No plano canónico, o casamento é visto como um sacramento que, por razões teológicas, é indissolúvel. Quem casa casa-se para toda a vida. Simplesmente, para que esse ato de entrega incondicional, absoluta e ilimitada no tempo seja efetivamente um matrimónio, é necessário que se cumpram determinados requisitos. Designadamente (e como nos contratos que se celebram no plano civil) é necessário que haja vontade quando os noivos dizem o sim e se comprometem. Se tal vontade não existia ou estava por algum motivo viciada, a entrega, o compromisso deixam de existir. Não existindo, não há sacramento. O que a Igreja faz é reconhecer – no termo de um processo previsto para o efeito – que o sacramento nunca existiu. Daí falar-se de nulidade do casamento (se a Maria Filomena Mónica preferir e para não se baralhar, poderia falar, em termos não técnico-jurídicos, de declaração de inexistência do matrimónio).

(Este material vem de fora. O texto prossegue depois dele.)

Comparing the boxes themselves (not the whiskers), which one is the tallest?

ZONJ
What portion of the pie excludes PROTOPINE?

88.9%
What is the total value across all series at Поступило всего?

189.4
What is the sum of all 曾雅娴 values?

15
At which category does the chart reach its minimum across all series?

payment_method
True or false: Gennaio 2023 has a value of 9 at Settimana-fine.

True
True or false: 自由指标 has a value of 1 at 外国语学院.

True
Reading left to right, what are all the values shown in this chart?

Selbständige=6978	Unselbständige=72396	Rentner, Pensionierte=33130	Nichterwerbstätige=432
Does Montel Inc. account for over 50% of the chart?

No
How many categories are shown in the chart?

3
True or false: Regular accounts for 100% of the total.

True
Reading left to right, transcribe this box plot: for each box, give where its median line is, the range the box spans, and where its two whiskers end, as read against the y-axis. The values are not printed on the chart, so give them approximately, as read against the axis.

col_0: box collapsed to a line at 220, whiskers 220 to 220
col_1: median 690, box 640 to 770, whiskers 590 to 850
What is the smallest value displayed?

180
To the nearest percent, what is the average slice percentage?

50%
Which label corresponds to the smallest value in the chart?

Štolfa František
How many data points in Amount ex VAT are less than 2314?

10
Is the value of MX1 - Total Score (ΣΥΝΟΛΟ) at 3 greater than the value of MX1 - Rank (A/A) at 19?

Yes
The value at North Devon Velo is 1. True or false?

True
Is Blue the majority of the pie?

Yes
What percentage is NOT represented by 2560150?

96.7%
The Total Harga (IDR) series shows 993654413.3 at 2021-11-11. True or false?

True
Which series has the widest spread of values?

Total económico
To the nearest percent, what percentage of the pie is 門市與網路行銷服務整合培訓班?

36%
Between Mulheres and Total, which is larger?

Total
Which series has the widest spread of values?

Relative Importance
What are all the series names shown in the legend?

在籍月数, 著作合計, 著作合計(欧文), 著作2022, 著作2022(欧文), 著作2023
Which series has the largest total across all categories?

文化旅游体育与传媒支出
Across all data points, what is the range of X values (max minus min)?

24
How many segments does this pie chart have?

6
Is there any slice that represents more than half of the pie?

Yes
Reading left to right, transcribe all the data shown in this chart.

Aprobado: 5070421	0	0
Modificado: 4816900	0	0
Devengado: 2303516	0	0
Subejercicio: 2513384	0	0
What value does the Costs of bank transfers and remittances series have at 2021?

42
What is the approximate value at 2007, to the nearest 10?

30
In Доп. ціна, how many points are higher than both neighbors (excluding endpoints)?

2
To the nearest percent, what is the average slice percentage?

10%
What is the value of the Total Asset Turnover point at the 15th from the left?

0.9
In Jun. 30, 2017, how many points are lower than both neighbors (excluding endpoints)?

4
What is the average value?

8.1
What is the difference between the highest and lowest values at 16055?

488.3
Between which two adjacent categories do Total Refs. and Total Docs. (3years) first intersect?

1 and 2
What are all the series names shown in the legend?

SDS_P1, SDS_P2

Talvez a Maria Filomena Mónica não precise de jurisconsultos católicos para nada. Bastar-se-ia, porventura, com um jurisconsulto, independentemente do adjetivo que o possa suceder. Talvez tal fosse suficiente para não revelar uma ignorância teimosa em tão grande escala. Já precisa, estou certa, de um sacerdote católico que lhe permita reencontrar-se e aliviá-la de tanta amargura contra a Igreja, revelada nas insinuações infundadas, nas suspeições soezes que profere. Essas sim não merecedoras de qualquer resposta.